It’s more than an outdoor room, it’s an outdoor apartment.
Eighteen years ago, after living for ten years each in an 18th Street studio and a Mercer Street one-bedroom loft, I found myself dreaming almost every night about houses and gardens. My husband Julius and I needed a house and a backyard and a school for Alex, then ten years old. After visiting friends in the area, we zeroed in on the “Rivertowns” communities of Hastings-on-Hudson, Dobbs Ferry, and Irvington, New York, 38 minutes north of Grand Central Terminal.
We drove up almost every weekend and looked at real estate. Amazingly, there were a number of authentic Midcentury Modern houses built from 1957-60 in the style of Richard Neutra, Craig Ellwood and R.M. Schindler. Every few weeks a new one came on the market, reasonably priced. They offered the right kind of style to a California-born, UCLA-educated designer like me – open floor plans, walls of glass, beamed ceilings – but few of the amenities most buyers were looking for. No master suite with luxurious bath, no walk-in closets, no garage. But they were just right for our little family.
One Sunday we saw “the one.” It was kind of a wreck, dark and gloomy, but one of twelve houses around a two-acre pond, with a 900-square-foot deck. I could fix the dark and gloomy part, and the setting could never be matched. Alex would live on a cul-de-sac perfect for bike-riding and have a pond with a rowboat and frogs. Little-boy heaven. It was (re)designer heaven for me. The house needed everything from light fixtures to tiles. The deck would have to wait — it was just fine with the picnic tables and rickety chaise lounges left by the previous owners.
Two years ago, inspired by various articles in Garden Design magazine and a picture of the Jack Shapiro (no relation) house in the book Private Landscapes, Modernist Gardens in Southern California by Pamela Burton and Marie Botnick, we embarked on a deck redesign project. The deck had already been turned into an outdoor room of sorts. But it was too hot out there to eat lunch in summer and too dark by nightfall to have dinner and relax. With the addition of electricity and a canopied pergola, there would be shade and light, two essential elements of making it a truly useful living space.
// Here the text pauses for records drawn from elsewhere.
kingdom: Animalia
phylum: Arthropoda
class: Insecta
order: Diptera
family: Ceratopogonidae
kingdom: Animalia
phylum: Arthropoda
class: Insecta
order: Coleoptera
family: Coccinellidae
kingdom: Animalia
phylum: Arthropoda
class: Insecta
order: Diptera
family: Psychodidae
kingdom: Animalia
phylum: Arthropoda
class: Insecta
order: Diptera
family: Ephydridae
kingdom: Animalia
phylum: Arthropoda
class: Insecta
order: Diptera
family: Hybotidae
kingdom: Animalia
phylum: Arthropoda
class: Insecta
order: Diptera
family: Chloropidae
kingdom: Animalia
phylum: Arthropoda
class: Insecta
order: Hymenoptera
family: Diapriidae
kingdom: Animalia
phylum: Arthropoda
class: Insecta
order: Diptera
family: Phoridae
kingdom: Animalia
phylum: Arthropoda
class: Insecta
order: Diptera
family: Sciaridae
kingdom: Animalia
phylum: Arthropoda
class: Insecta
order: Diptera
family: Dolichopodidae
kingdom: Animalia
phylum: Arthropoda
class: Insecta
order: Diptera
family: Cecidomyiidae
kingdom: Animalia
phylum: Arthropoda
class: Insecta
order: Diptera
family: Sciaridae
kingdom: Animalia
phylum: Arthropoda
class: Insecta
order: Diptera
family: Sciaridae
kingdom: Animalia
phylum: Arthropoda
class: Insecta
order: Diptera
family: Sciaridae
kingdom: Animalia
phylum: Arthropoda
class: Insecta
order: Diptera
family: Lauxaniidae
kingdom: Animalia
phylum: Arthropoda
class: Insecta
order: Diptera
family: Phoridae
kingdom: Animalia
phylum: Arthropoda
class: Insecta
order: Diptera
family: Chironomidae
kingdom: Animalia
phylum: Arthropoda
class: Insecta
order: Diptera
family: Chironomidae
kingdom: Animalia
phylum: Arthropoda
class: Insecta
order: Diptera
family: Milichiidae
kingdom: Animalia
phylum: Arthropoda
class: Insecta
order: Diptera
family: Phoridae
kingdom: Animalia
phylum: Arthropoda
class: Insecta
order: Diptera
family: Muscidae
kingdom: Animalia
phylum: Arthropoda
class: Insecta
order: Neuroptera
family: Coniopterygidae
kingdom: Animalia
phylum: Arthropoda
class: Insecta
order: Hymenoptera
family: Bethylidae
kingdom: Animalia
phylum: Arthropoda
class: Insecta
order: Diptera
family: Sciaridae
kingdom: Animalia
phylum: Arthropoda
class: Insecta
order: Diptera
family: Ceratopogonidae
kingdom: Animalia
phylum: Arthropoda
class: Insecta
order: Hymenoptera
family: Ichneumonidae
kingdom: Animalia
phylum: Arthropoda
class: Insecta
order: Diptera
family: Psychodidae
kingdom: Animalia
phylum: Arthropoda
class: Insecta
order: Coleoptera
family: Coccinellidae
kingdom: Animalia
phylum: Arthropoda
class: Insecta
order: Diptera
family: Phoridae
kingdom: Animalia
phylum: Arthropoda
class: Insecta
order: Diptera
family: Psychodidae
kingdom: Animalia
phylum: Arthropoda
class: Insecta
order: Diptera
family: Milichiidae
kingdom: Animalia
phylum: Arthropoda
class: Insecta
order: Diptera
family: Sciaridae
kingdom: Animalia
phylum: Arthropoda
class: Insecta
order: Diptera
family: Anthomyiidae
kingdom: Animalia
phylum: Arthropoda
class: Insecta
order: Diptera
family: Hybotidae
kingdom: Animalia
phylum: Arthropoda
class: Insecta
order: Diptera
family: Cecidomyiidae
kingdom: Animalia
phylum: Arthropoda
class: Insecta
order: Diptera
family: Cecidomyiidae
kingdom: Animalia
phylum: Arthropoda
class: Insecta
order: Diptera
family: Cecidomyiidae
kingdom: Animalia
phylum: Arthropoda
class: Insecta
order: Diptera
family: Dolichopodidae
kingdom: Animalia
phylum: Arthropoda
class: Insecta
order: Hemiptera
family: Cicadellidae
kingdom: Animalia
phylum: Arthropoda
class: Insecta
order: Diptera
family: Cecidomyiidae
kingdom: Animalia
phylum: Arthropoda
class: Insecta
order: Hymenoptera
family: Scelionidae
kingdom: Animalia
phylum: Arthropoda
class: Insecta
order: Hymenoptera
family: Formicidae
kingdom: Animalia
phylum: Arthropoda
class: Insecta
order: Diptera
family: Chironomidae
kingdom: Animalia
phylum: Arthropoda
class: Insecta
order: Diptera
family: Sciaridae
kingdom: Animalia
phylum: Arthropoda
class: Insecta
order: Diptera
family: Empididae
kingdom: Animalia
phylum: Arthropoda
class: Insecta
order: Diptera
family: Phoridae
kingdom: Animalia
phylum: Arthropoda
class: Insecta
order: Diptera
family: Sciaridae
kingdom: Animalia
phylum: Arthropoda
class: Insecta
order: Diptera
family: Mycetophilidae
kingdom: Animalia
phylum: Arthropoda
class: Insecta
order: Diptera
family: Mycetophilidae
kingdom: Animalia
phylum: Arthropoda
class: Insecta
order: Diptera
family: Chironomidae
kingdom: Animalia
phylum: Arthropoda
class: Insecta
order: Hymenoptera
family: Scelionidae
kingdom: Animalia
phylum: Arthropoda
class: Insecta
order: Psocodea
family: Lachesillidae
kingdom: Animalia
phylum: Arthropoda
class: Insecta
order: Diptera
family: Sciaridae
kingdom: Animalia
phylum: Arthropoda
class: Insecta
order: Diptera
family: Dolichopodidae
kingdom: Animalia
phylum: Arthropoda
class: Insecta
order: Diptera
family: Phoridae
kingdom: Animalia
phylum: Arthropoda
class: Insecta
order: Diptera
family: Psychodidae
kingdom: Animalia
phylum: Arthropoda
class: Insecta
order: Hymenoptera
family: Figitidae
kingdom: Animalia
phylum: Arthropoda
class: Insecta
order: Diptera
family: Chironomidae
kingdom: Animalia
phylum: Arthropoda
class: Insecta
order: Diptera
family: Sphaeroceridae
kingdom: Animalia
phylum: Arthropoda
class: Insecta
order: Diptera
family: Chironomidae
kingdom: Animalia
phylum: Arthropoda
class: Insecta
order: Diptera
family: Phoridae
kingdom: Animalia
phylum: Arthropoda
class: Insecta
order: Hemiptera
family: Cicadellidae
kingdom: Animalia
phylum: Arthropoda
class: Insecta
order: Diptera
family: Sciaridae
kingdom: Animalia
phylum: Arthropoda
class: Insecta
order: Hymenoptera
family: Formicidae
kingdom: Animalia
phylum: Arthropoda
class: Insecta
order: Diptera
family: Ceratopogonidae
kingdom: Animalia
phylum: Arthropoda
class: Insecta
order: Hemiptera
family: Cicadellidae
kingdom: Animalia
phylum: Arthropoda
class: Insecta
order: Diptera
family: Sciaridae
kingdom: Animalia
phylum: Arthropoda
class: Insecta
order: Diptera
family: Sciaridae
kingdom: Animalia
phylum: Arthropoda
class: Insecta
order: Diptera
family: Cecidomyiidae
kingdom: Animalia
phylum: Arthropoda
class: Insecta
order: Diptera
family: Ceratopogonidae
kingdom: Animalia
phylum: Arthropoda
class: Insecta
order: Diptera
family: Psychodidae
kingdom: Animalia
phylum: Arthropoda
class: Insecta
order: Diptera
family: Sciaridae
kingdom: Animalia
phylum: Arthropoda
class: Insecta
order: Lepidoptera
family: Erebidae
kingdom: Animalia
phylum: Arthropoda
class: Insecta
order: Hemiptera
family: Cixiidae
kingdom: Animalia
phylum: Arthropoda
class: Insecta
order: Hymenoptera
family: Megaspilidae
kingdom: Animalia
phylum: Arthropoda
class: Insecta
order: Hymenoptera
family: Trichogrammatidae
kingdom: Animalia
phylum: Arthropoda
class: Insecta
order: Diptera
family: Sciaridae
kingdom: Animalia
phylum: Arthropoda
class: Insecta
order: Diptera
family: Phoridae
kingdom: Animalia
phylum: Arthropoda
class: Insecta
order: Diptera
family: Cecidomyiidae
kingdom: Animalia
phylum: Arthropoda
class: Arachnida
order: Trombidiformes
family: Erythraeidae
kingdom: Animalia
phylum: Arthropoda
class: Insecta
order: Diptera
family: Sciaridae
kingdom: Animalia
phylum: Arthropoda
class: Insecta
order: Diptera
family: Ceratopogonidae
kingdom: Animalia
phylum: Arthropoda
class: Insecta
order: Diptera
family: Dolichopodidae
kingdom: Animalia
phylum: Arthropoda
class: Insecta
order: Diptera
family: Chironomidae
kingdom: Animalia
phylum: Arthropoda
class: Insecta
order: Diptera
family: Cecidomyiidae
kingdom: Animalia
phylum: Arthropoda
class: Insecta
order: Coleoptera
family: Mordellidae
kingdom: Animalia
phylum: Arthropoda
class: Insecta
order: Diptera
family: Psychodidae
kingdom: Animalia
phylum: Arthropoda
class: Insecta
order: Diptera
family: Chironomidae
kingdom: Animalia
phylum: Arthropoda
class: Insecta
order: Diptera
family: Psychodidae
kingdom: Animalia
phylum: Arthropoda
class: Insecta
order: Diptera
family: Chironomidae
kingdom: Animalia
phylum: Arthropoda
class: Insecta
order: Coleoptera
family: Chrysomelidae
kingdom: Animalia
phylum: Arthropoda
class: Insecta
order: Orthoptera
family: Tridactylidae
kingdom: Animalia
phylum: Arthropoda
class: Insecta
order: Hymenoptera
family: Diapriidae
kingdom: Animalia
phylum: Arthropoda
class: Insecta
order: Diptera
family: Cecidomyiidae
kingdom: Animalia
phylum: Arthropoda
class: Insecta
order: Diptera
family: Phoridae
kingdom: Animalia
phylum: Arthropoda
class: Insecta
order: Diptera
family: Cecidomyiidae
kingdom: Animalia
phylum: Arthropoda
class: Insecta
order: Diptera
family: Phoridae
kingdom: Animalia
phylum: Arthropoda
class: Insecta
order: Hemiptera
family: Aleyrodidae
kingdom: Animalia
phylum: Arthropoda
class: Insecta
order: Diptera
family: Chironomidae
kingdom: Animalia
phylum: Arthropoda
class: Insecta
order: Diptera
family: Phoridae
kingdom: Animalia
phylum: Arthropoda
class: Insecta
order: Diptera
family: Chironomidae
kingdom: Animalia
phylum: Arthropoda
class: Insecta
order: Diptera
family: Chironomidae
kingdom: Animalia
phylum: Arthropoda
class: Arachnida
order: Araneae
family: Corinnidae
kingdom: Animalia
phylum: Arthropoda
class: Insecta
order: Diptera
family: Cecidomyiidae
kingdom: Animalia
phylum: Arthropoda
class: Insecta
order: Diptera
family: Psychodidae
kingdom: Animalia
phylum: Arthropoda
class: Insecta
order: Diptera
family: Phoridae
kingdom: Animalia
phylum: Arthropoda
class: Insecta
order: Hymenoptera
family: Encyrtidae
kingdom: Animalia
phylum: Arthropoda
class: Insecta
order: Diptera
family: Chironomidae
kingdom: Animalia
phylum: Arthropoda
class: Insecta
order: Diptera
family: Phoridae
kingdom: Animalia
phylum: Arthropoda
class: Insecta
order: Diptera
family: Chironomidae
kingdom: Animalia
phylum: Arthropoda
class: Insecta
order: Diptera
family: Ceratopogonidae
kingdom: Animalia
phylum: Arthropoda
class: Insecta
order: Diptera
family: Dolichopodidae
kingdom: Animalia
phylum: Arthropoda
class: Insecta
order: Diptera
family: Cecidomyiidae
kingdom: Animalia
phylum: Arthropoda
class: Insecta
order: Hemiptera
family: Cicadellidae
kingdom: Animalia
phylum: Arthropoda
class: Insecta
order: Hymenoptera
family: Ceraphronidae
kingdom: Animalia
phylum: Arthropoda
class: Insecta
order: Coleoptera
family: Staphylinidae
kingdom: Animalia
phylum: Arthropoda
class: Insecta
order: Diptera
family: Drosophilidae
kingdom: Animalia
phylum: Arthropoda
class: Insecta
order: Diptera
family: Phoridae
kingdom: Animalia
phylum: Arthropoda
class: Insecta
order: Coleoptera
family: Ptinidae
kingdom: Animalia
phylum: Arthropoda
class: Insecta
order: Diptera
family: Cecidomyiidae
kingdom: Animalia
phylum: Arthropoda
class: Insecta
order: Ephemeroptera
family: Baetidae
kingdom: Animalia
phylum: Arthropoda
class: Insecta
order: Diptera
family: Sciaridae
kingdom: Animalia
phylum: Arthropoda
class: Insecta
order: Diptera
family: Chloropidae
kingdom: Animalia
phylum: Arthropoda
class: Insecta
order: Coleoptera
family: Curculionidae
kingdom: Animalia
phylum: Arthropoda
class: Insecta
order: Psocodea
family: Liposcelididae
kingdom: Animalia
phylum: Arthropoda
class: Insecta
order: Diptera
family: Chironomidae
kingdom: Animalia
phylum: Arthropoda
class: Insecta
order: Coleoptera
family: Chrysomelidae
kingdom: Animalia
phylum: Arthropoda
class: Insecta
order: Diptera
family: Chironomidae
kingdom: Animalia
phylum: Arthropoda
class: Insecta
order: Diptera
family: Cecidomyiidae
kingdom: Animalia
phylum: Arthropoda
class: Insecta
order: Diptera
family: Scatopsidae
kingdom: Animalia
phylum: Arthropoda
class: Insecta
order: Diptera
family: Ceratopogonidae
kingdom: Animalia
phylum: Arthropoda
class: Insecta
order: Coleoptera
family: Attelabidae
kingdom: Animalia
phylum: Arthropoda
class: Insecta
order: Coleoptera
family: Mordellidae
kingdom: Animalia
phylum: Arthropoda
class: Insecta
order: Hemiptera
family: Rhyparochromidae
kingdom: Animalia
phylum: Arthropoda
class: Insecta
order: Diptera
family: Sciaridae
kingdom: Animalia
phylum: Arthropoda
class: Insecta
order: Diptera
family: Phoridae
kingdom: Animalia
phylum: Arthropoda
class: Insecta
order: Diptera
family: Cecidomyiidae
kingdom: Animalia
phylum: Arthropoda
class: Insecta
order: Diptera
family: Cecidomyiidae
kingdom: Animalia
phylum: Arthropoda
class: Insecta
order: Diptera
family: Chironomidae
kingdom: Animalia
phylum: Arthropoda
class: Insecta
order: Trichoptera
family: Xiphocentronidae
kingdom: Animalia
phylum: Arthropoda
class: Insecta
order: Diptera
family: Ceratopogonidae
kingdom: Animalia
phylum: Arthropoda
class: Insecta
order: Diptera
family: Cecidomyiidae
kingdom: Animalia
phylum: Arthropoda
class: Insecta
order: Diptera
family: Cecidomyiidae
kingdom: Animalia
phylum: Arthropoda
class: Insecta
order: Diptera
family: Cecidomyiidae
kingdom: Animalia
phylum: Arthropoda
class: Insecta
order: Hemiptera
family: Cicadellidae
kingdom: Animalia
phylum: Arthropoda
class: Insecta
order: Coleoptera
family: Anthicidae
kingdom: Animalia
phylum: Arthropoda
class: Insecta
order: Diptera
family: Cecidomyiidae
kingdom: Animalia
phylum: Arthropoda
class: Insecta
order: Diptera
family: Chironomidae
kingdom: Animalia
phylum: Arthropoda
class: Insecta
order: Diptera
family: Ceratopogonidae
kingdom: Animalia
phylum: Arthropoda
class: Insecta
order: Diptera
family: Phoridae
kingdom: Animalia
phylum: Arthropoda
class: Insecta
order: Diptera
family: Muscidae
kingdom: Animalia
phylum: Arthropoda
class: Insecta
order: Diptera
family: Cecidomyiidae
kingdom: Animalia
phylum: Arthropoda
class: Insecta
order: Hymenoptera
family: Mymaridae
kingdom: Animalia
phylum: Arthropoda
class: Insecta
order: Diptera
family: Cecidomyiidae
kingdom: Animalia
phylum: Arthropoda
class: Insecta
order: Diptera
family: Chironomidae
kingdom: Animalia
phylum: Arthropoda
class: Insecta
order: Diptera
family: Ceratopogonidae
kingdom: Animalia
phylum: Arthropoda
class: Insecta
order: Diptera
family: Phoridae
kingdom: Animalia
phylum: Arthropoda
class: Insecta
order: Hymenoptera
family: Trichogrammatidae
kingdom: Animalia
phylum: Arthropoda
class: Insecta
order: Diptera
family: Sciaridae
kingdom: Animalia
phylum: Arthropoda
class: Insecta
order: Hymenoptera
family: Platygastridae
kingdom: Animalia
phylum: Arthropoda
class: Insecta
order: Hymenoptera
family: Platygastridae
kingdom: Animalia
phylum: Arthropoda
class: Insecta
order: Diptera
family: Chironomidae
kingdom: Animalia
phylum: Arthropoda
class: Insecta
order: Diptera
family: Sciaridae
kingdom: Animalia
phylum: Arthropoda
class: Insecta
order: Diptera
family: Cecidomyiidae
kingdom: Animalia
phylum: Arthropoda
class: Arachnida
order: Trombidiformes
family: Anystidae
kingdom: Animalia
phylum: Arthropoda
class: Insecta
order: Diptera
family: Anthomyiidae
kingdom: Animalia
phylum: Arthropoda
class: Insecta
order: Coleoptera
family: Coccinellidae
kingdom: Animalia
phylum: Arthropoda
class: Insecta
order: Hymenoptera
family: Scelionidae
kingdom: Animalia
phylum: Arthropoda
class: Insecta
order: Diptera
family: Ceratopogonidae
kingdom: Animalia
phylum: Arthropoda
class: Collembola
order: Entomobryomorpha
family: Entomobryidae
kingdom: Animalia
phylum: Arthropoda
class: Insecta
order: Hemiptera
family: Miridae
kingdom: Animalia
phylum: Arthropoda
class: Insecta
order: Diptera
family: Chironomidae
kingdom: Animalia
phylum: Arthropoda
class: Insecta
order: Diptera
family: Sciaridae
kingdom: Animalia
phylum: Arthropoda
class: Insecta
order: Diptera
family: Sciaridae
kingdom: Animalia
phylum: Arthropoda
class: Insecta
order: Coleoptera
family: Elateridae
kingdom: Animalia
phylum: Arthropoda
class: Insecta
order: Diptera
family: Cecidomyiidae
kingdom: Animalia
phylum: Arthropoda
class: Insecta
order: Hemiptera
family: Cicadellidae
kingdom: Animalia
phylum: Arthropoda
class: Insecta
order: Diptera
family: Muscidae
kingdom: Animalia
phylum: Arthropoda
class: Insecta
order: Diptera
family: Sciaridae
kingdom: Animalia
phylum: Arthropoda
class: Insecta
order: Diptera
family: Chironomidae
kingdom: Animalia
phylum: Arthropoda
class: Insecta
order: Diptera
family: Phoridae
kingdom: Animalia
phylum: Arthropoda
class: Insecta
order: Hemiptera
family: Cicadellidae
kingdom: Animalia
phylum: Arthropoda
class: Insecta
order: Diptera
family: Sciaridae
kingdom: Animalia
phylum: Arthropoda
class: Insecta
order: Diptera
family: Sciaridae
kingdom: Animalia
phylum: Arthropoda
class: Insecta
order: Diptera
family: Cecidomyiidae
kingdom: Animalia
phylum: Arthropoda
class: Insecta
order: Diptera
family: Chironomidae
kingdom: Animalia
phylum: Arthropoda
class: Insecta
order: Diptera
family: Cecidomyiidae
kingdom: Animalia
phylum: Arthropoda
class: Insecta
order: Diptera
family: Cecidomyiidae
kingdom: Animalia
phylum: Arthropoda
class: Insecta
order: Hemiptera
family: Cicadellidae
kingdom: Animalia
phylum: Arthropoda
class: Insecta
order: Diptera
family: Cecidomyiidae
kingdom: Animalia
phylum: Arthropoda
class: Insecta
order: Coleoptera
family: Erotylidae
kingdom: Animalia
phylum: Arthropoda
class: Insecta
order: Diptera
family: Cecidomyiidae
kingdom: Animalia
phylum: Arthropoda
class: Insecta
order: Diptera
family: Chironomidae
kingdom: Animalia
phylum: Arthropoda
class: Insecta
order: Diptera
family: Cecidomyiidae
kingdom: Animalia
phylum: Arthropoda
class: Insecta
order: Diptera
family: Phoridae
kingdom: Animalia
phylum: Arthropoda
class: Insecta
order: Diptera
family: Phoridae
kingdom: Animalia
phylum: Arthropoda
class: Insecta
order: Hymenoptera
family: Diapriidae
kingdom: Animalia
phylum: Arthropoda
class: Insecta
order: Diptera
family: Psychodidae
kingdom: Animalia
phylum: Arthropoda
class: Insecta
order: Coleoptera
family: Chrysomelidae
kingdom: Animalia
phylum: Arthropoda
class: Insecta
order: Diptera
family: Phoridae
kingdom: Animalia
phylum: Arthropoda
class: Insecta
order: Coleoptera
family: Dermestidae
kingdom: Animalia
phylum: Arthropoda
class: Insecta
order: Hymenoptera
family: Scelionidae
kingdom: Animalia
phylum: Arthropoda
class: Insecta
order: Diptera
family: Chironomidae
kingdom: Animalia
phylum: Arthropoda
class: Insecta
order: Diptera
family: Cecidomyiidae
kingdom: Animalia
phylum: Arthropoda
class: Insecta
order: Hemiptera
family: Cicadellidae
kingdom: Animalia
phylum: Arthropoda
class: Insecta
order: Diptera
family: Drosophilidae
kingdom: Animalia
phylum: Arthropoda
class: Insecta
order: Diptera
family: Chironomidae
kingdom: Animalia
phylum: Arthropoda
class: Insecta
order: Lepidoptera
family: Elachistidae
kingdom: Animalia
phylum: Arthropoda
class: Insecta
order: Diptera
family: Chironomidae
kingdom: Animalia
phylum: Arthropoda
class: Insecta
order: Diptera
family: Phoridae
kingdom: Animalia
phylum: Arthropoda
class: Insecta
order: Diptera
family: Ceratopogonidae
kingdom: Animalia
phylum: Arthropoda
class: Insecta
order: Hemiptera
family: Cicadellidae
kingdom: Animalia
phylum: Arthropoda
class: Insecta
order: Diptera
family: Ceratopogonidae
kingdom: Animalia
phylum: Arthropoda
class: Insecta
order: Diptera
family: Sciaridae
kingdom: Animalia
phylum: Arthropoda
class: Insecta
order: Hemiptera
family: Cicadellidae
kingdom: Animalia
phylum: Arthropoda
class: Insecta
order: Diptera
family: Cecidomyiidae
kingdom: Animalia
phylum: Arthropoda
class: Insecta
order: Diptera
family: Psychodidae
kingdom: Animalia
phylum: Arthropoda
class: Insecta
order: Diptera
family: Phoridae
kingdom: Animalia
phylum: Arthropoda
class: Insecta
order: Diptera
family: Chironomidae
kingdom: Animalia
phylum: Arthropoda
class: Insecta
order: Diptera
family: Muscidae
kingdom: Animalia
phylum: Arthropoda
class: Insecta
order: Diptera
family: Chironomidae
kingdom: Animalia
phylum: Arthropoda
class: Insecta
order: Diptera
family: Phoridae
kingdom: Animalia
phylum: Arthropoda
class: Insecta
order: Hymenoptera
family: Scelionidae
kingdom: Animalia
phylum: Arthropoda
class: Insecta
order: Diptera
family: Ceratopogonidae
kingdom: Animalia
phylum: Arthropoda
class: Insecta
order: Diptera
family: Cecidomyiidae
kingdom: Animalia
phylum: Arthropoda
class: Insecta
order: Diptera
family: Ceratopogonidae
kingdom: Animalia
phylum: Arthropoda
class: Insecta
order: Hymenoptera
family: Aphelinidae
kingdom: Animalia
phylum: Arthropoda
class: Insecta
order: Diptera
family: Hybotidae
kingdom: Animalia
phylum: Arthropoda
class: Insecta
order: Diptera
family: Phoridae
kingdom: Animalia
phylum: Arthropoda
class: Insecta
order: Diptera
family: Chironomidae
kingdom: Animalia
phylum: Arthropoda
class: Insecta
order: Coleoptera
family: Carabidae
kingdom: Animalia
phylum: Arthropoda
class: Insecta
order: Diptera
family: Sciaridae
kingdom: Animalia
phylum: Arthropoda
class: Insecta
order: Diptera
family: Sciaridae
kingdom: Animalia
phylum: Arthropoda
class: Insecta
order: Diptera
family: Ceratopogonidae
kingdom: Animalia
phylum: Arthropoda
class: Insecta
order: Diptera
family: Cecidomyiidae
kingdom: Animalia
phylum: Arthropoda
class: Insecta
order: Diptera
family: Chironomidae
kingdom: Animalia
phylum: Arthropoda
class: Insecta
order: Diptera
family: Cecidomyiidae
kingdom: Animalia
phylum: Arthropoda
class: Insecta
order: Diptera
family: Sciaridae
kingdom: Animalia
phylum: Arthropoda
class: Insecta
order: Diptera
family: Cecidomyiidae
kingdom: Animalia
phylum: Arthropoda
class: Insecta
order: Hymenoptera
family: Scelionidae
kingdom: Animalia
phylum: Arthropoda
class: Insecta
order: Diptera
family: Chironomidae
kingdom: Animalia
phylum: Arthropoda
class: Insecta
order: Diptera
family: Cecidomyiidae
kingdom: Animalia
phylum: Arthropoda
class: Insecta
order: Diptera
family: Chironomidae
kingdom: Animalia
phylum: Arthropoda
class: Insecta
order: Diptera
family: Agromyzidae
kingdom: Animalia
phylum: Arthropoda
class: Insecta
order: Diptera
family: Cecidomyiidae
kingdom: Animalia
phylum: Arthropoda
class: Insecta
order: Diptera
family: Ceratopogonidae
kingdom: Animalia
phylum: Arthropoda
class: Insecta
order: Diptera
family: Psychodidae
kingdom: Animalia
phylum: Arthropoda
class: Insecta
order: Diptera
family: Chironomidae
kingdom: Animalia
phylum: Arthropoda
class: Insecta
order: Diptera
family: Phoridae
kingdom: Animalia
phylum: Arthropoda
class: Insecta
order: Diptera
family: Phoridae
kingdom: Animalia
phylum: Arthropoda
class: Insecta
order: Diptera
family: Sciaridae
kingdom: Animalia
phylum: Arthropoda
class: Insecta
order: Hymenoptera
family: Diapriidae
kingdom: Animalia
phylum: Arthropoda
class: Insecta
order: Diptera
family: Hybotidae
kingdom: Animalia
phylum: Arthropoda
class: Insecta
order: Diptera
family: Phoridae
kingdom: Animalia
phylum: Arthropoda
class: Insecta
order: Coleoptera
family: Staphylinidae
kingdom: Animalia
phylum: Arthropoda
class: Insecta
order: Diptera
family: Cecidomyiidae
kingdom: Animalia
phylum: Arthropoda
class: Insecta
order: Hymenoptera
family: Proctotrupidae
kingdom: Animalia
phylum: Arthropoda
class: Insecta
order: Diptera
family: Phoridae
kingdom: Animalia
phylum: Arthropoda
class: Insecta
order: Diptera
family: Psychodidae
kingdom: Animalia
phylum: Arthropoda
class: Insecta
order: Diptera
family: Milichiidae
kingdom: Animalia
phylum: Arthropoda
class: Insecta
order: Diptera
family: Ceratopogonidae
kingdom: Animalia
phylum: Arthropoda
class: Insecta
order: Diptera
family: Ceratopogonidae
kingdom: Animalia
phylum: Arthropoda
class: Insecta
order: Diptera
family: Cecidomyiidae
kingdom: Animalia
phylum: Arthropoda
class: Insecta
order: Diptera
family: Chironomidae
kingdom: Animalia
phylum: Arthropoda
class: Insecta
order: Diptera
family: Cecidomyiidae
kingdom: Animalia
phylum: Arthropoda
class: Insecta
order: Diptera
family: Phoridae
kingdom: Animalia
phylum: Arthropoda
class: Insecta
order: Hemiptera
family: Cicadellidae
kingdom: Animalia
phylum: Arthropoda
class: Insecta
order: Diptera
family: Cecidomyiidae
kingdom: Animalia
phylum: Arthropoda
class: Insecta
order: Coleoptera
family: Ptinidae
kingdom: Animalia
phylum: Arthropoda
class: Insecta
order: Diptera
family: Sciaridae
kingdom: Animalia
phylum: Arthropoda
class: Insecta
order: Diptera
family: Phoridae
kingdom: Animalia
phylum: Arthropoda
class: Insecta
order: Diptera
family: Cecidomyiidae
A local contractor and I designed the pergola so that the beams were extensions of the interior beams of the house. We worked closely with a representative of Shade Tree Canopies, which I had discovered in an ad in Garden Design, so that tracks could be installed to fit three retractable fabric canopies. Fifties-style hanging globe lights were installed as well as perimeter lighting.
The deck now feels like an outdoor apartment; it’s bigger than my whole 18th Street studio, with spaces for barbecuing, eating, sunning, sitting around, plant-growing, having lots of people over for parties. Freshly squeezed lemonade, anyone?